§ **Dataset records**
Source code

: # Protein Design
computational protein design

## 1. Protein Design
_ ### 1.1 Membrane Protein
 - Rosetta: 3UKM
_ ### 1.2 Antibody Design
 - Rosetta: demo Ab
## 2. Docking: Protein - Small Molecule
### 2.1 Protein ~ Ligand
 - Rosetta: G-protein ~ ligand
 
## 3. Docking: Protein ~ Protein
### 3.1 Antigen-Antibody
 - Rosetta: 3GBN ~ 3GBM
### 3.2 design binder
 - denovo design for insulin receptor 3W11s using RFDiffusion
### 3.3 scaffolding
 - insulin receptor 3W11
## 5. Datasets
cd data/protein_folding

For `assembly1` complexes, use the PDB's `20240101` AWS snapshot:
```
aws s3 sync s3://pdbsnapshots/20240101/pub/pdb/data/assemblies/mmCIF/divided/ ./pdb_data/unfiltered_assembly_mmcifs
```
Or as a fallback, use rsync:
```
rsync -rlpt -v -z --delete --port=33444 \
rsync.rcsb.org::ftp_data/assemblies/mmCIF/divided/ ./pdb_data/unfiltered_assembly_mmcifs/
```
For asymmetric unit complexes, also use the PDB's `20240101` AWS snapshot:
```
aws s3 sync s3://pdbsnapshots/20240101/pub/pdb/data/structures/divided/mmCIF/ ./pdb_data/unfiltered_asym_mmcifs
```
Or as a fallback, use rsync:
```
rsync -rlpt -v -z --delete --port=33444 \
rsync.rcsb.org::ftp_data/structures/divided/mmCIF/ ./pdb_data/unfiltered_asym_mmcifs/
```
...
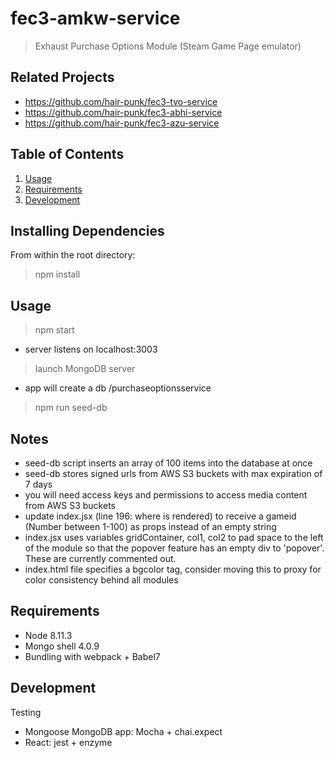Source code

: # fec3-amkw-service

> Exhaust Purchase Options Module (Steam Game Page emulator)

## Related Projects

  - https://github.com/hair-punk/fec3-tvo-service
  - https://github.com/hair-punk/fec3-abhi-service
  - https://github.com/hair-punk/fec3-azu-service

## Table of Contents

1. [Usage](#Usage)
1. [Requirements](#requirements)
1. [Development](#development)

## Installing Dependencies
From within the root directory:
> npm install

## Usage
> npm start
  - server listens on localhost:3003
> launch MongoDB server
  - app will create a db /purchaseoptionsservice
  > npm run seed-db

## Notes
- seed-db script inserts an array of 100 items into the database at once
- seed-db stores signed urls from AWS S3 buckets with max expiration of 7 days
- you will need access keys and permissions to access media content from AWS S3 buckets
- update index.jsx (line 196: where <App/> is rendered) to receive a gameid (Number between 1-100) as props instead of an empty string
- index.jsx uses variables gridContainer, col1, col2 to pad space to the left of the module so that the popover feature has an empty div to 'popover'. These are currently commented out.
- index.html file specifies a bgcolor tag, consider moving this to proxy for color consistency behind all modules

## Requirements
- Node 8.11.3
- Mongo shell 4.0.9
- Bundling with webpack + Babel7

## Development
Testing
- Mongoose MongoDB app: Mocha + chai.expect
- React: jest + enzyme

§ **Activity**
Where the line holding "From within the" appears in the listing above, start reproducing exactly, and end with the line holding "- index.jsx uses".

§ **Written answer**
From within the root directory:
> npm install

## Usage
> npm start
  - server listens on localhost:3003
> launch MongoDB server
  - app will create a db /purchaseoptionsservice
  > npm run seed-db

## Notes
- seed-db script inserts an array of 100 items into the database at once
- seed-db stores signed urls from AWS S3 buckets with max expiration of 7 days
- you will need access keys and permissions to access media content from AWS S3 buckets
- update index.jsx (line 196: where <App/> is rendered) to receive a gameid (Number between 1-100) as props instead of an empty string
- index.jsx uses variables gridContainer, col1, col2 to pad space to the left of the module so that the popover feature has an empty div to 'popover'. These are currently commented out.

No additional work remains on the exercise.